### WORK INSTRUCTIONS
Continue the pregnancy update below, starting after its final line.

### TEXT SHOWN
Emotional:
Pregnancy hormones have affected me throughout the past 8 months, but now I'm starting to see more of a swing to this pendulum of emotions. One minute I'm excited about the baby, super-happy about the way my life is going, absolutely enraptured by Harmony's every kick and hiccup and wiggle; the next minute I'm almost in tears, scared to death about my abilities as a parent, frightened of my future, plagued by feelings of doom and depression! I really wish my emotions could find some solid footing- I really feel like I'm on an absolute roller coaster that's been slowly picking up speed over the past week.
Time is still rushing by as I make preparations for baby. I still have not packed my labour bag, but I've at least made a list of everything I need and am going to work on packing it this week. Also this week I intend to finish painting Harmony's room. I finished the main part a couple weeks ago, but I still need to get around to those stenciled bears around the top.
I've had a bombshell dropped on me this week- all throughout this pregnancy, I've been assuming that in January, Chris will have a co-op job in town and will be living with us and helping with Harmony. He has just found out that he didn't get a job here, and will instead be in London, Ontario. We're still trying to work out what this means for our relationship, both as a couple and as parents...
My friend Rhonda-Lee had her baby last Thursday! He was two weeks overdue and weighed almost 10 pounds! Her labour story is very encouraging for me- she went through it without pain medication, and only pushed for about 15 minutes. The baby's name is Benjamin, and I'd always had a feeling he'd be a boy! It was really scary seeing him, since I only met Rhonda-Lee after we were both pregnant. It really made things sink in even further for me that I wont be pregnant forever and that soon I'll have a little baby to look after too.
Physical:
Friday was a very scary day for me; I woke up with severe pains in my right lower abdomen. It felt like a sharp, stabbing pain, and although I tried getting up and walking around a bit, as well as going to the bathroom, nothing helped. My aunt Norma took me to my GP, who said there really wasn't much she could do, so we went to Emergency at the Riverside. They did a non-stress test (monitoring Harmony's heart beat and movements for a period of time) and then sent us over to see the OB on call. He finally determined that it was probably gas pains, like an air bubble stuck in a certain spot, and gave me an antacid/anti-gas to take. I did, and felt much better, but who knew gas pains could be that painful! Another of the joys of pregnancy, I guess.

### INFORMATION
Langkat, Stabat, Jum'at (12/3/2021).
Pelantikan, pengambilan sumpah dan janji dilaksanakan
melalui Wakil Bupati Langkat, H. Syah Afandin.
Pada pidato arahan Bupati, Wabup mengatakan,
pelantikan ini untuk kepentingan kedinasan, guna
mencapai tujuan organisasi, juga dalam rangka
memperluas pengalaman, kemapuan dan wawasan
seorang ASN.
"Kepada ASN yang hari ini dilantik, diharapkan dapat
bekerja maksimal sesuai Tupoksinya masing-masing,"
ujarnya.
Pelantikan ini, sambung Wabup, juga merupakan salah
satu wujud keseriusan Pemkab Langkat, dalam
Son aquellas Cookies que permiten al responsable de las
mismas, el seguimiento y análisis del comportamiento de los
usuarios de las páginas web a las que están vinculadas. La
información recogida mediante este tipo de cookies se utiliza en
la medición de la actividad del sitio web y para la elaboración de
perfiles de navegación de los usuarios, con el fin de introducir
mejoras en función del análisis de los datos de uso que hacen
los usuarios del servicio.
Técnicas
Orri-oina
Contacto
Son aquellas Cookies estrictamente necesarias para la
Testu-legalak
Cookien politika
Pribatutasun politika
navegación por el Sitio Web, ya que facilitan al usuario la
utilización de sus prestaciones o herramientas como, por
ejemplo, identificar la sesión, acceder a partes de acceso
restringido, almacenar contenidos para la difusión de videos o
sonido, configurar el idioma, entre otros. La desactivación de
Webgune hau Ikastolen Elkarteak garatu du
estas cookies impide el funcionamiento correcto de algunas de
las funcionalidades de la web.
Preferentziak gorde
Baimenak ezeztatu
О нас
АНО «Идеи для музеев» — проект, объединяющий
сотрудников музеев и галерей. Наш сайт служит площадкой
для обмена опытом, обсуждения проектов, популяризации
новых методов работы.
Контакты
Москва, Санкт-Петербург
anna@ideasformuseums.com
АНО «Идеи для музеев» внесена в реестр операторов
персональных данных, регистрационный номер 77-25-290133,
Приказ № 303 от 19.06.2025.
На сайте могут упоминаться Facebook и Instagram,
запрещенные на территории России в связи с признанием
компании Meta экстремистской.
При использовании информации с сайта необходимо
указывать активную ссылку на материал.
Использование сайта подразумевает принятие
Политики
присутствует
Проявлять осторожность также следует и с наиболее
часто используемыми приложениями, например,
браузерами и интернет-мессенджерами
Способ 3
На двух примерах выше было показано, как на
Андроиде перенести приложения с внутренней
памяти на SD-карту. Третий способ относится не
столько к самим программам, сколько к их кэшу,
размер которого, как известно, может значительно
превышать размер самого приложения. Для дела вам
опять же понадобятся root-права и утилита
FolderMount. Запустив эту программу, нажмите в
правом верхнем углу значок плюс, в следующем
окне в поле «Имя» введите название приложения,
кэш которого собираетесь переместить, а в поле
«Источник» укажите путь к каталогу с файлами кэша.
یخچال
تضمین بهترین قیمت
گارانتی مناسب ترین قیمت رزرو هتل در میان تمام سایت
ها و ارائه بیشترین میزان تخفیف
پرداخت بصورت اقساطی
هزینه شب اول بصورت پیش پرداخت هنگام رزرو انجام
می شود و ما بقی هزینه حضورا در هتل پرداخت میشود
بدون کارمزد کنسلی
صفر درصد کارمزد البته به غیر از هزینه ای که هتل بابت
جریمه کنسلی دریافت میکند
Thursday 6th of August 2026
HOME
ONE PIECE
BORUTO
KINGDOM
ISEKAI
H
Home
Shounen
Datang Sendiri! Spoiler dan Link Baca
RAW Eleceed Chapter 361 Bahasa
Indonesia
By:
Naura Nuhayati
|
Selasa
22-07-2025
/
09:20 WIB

---

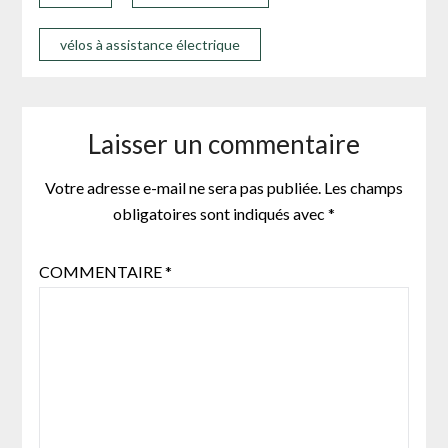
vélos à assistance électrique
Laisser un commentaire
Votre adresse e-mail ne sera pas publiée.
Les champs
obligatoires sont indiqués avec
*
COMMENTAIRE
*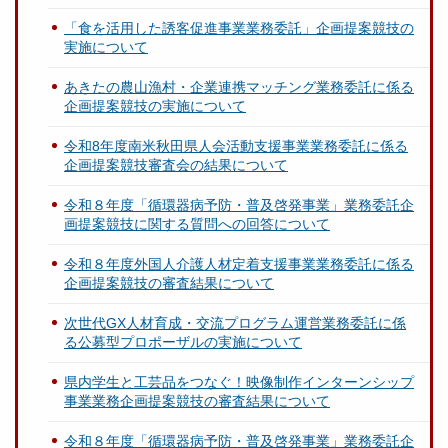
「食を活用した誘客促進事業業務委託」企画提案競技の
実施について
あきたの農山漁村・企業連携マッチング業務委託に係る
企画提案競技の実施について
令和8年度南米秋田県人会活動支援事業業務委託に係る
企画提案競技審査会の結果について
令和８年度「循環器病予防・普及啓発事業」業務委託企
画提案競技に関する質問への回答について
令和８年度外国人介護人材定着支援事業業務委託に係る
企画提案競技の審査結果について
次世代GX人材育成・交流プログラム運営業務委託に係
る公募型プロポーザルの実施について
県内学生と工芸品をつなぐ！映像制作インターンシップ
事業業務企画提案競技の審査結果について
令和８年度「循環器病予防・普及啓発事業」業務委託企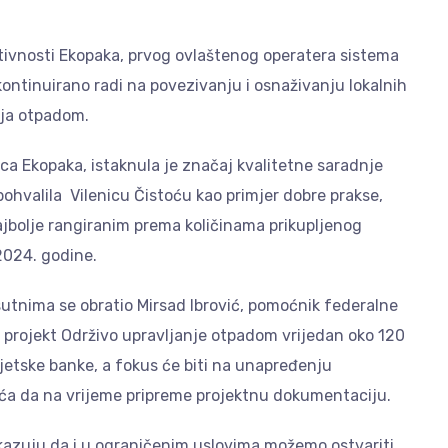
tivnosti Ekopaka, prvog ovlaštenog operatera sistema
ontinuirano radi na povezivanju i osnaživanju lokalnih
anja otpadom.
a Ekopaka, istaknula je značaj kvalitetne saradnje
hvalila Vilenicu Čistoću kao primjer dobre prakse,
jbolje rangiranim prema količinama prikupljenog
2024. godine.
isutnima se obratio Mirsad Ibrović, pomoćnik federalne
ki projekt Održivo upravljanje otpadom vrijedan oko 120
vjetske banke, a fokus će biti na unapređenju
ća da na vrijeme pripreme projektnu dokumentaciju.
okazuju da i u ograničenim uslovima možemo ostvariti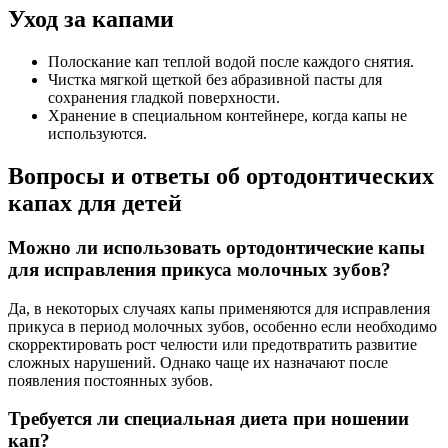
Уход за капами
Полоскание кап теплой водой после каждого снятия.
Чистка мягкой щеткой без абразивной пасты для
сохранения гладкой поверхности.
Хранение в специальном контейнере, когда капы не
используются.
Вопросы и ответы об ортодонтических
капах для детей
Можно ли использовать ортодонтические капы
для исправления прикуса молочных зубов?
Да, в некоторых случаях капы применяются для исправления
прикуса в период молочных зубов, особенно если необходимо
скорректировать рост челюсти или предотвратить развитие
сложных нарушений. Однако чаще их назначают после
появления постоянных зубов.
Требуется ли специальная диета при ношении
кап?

--

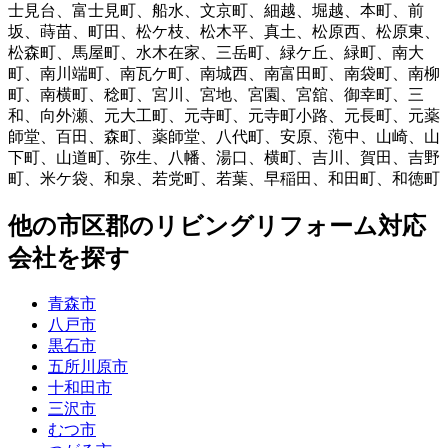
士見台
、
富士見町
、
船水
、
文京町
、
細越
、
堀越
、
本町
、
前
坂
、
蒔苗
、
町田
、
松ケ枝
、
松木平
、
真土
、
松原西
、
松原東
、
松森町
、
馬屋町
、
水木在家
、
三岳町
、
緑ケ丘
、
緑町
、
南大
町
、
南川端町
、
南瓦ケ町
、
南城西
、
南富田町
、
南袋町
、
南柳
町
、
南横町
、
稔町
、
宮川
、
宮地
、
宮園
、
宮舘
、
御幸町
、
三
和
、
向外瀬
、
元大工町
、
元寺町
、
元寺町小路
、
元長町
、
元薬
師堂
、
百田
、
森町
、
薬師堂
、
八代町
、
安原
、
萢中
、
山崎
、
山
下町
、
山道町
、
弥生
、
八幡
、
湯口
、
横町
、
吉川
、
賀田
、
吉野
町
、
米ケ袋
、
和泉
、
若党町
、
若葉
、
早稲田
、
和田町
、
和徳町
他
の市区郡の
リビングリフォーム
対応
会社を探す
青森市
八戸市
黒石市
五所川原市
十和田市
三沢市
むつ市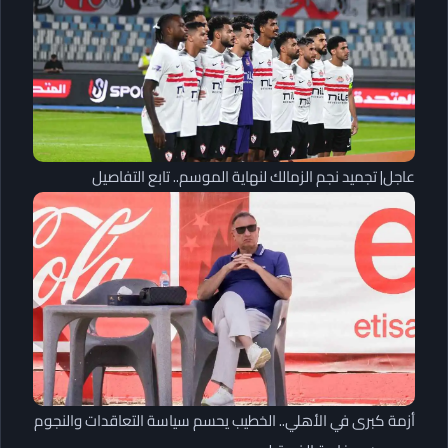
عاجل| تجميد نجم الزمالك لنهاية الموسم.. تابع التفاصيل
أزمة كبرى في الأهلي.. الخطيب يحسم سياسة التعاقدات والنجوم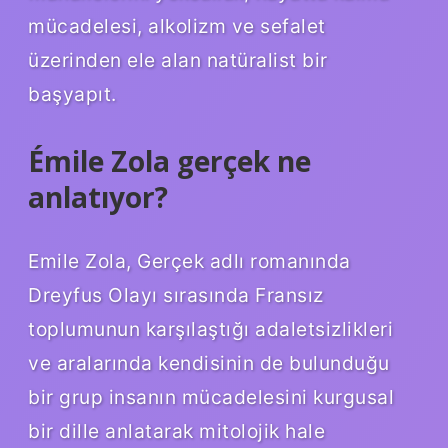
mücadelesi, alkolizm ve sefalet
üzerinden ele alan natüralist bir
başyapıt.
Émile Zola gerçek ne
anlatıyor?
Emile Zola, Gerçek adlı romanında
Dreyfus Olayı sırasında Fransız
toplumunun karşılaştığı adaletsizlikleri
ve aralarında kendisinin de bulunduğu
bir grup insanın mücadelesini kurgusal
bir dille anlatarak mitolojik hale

### EXPECTED ANSWER
In other news- Oh, my back!!! I can't walk without waddling anymore... This baby is just so heavy! The weight is also putting a lot of pressure on my legs, and I either have pinched nerves or pulled muscles in my upper inner thighs. But I'm still doing the best I can, and still getting around a lot by bus, although I've started trying to find alternatives to my regular routine and am resting at home as much as possible. Sleeping is still a big problem, but I guess the only thing to do about that is to hang on. In a few more months I'll hopefully be able to get a full night's sleep, depending on how soon Harmony settles into a good routine. I'm hoping that by three months she'll be down to one or two feeding in the middle of the night. Wishful thinking? Maybe... but I can hope! :)
Harmony continues to grow and wiggle. She's getting hiccups more often these days, I guess because her lungs are growing very quickly, along with the rest of her! The usual weight gain for fetuses at this stage is a half a pound a week, so she's probably about 6 pounds now. She's still in the head down position, still with her body curved on my right side, like she has been for a few weeks. Her head is still low down in the semi-dropped position. I'm hoping her early dropping is indicative of an early labour. It'd be nice if I was in labour a couple weeks from today. I can't believe I'm so close! Before I know it, I'll be holding this small wonder in my arms!